Isolated Swahili Words Recognition using Sphinx4
Shadrack K. Kimutai1, Edna Milgo2, David Gichoya3
1Shadrack Kipchirchir Kimutai, IT Department, School of Information Science, Moi University, Eldoret, Kenya
2Edna Milgo, IT Department, School of Information Science, Moi University, Eldoret, Kenya.
3David Gichoya, IT Department, School of Information Science, Moi University, Eldoret, Kenya.
Manuscript received on December 11, 2013. | Revised Manuscript received on December 15, 2013. | Manuscript published on December 25, 2013. | PP:63-66 | Volume-2 Issue-2, December 2013. | Retrieval Number: B0589122213/2013©BEIESP
Open Access | Ethics and Policies | Cite
© The Authors. Published By: Blue Eyes Intelligence Engineering and Sciences Publication (BEIESP). This is an open access article under the CC BY-NC-ND license (http://creativecommons.org/licenses/by-nc-nd/4.0/)

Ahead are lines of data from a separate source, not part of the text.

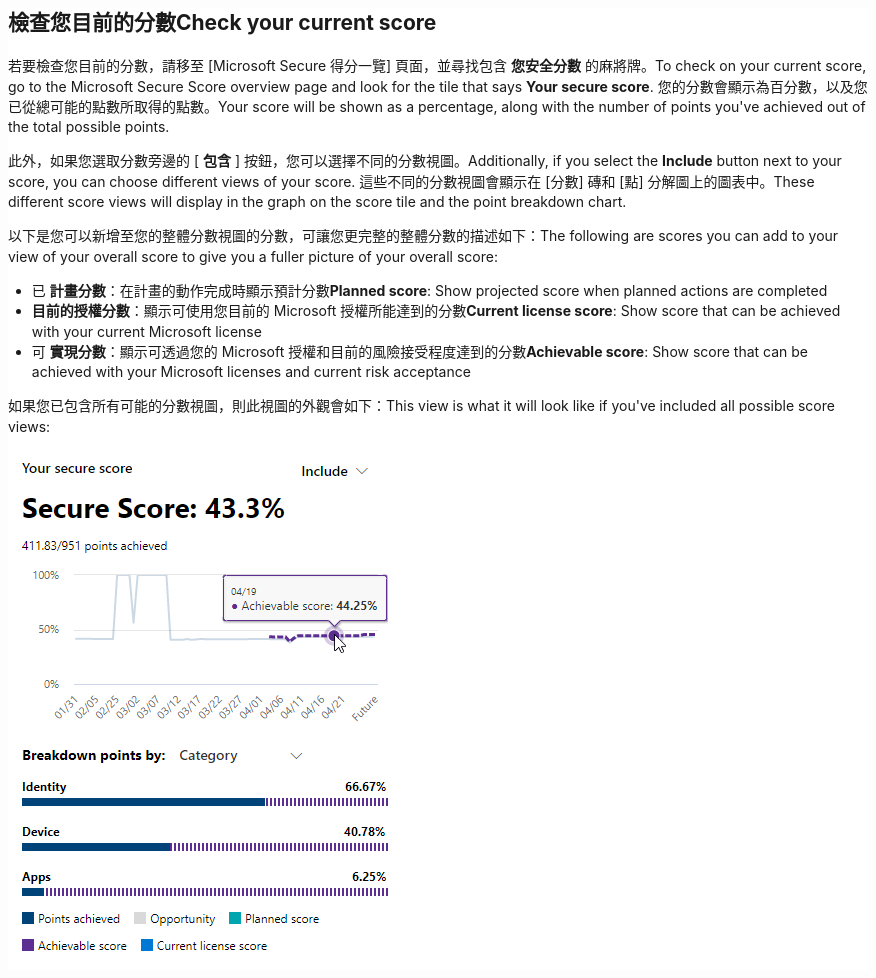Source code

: ## <a name="check-your-current-score"></a><span data-ttu-id="9e8f3-116">檢查您目前的分數</span><span class="sxs-lookup"><span data-stu-id="9e8f3-116">Check your current score</span></span>

<span data-ttu-id="9e8f3-117">若要檢查您目前的分數，請移至 [Microsoft Secure 得分一覽] 頁面，並尋找包含 **您安全分數** 的麻將牌。</span><span class="sxs-lookup"><span data-stu-id="9e8f3-117">To check on your current score, go to the Microsoft Secure Score overview page and look for the tile that says **Your secure score**.</span></span> <span data-ttu-id="9e8f3-118">您的分數會顯示為百分數，以及您已從總可能的點數所取得的點數。</span><span class="sxs-lookup"><span data-stu-id="9e8f3-118">Your score will be shown as a percentage, along with the number of points you've achieved out of the total possible points.</span></span>

<span data-ttu-id="9e8f3-119">此外，如果您選取分數旁邊的 [ **包含** ] 按鈕，您可以選擇不同的分數視圖。</span><span class="sxs-lookup"><span data-stu-id="9e8f3-119">Additionally, if you select the **Include** button next to your score, you can choose different views of your score.</span></span> <span data-ttu-id="9e8f3-120">這些不同的分數視圖會顯示在 [分數] 磚和 [點] 分解圖上的圖表中。</span><span class="sxs-lookup"><span data-stu-id="9e8f3-120">These different score views will display in the graph on the score tile and the point breakdown chart.</span></span>

<span data-ttu-id="9e8f3-121">以下是您可以新增至您的整體分數視圖的分數，可讓您更完整的整體分數的描述如下：</span><span class="sxs-lookup"><span data-stu-id="9e8f3-121">The following are scores you can add to your view of your overall score to give you a fuller picture of your overall score:</span></span>

- <span data-ttu-id="9e8f3-122">已 **計畫分數**：在計畫的動作完成時顯示預計分數</span><span class="sxs-lookup"><span data-stu-id="9e8f3-122">**Planned score**: Show projected score when planned actions are completed</span></span>
- <span data-ttu-id="9e8f3-123">**目前的授權分數**：顯示可使用您目前的 Microsoft 授權所能達到的分數</span><span class="sxs-lookup"><span data-stu-id="9e8f3-123">**Current license score**: Show score that can be achieved with your current Microsoft license</span></span>
- <span data-ttu-id="9e8f3-124">可 **實現分數**：顯示可透過您的 Microsoft 授權和目前的風險接受程度達到的分數</span><span class="sxs-lookup"><span data-stu-id="9e8f3-124">**Achievable score**: Show score that can be achieved with your Microsoft licenses and current risk acceptance</span></span>

<span data-ttu-id="9e8f3-125">如果您已包含所有可能的分數視圖，則此視圖的外觀會如下：</span><span class="sxs-lookup"><span data-stu-id="9e8f3-125">This view is what it will look like if you've included all possible score views:</span></span>

![您的安全分數，包括已計畫的分數、目前的授權分數，以及能達到的分數](../../media/secure-score/secure-score-achievable.png)
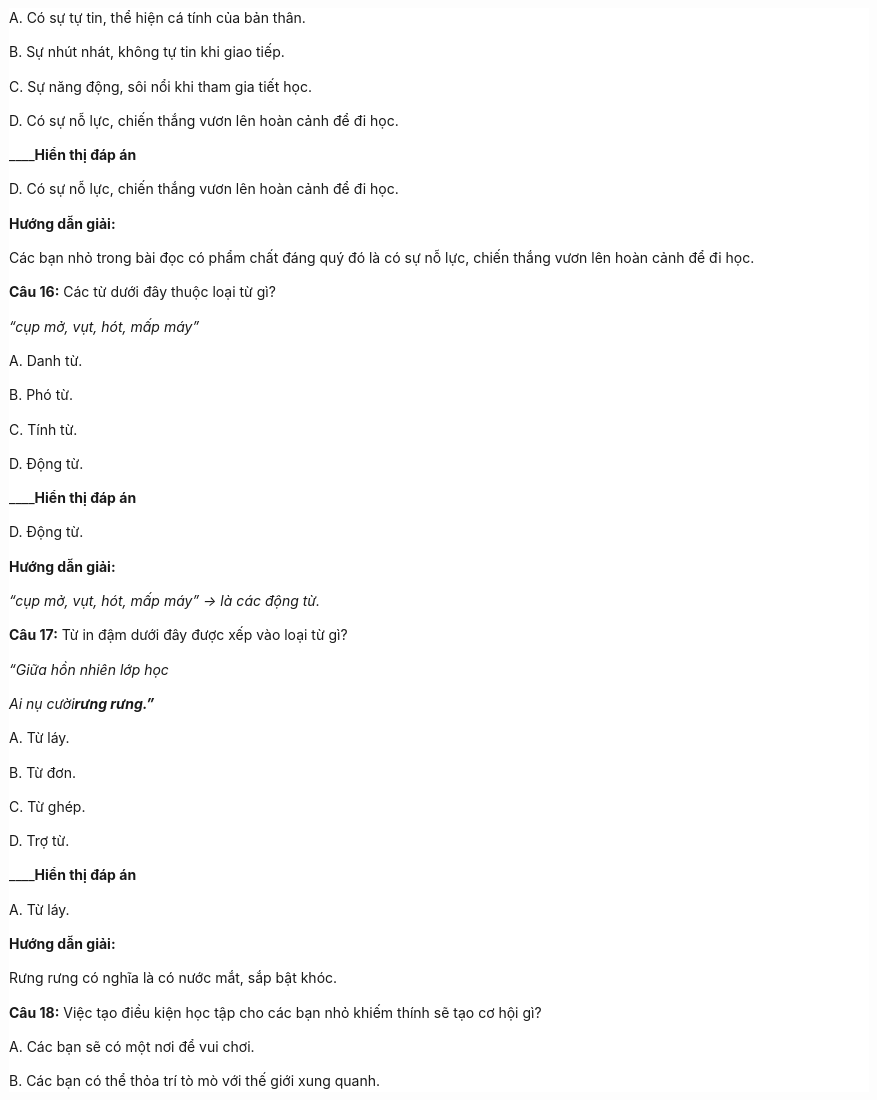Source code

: A. Có sự tự tin, thể hiện cá tính của bản thân.

B. Sự nhút nhát, không tự tin khi giao tiếp.

C. Sự năng động, sôi nổi khi tham gia tiết học.

D. Có sự nỗ lực, chiến thắng vươn lên hoàn cảnh để đi học.

____**Hiển thị đáp án**

D. Có sự nỗ lực, chiến thắng vươn lên hoàn cảnh để đi học.

**Hướng dẫn giải:**

Các bạn nhỏ trong bài đọc có phẩm chất đáng quý đó là có sự nỗ lực, chiến thắng vươn lên hoàn cảnh để đi học.

**Câu 16:** Các từ dưới đây thuộc loại từ gì?

_“cụp mở, vụt, hót, mấp máy”_

A. Danh từ.

B. Phó từ.

C. Tính từ.

D. Động từ.

____**Hiển thị đáp án**

D. Động từ.

**Hướng dẫn giải:**

_“cụp mở, vụt, hót, mấp máy” → là các động từ._

**Câu 17:** Từ in đậm dưới đây được xếp vào loại từ gì?

_“Giữa hồn nhiên lớp học_

_Ai nụ cười**rưng rưng.”**_

A. Từ láy.

B. Từ đơn.

C. Từ ghép.

D. Trợ từ.

____**Hiển thị đáp án**

A. Từ láy.

**Hướng dẫn giải:**

Rưng rưng có nghĩa là có nước mắt, sắp bật khóc.

**Câu 18:** Việc tạo điều kiện học tập cho các bạn nhỏ khiếm thính sẽ tạo cơ hội gì?

A. Các bạn sẽ có một nơi để vui chơi.

B. Các bạn có thể thỏa trí tò mò với thế giới xung quanh.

Abstract: Speech recognition is one of the frontiers in Human Computer Interaction. A number of tools used to achieve speech recognition are currently available. One of such tools is Sphinx4 from Carnegie Mellon University (CMU). It has a recognition engine based on discrete Hidden Markov Model (dHMM) and a modular structure making it flexible to a diverse set of requirements. However, most efforts that have been undertaken using this tool are focused on established dialects such as English and French. Despite Swahili being a major spoken language in Africa, literature search indicates that little research has been undertaken in developing a speech recognition tool for this dialect. In this paper, we propose an approach to building a Swahili speech recognizer using Sphinx4 to demonstrate its adaptability to recognition of spoken Swahili words. To realize this, we examined the Swahili language structure and sound synthesis processes. Then, a 40 word Swahili acoustic model was built based on the observed language and sound structures using CMU Sphinxtrain and associate tools. The developed acoustic model was then tested using sphinx4.
Keywords: Sphinx4, Swahili Language, Speech Recognition, Hidden Markov Model.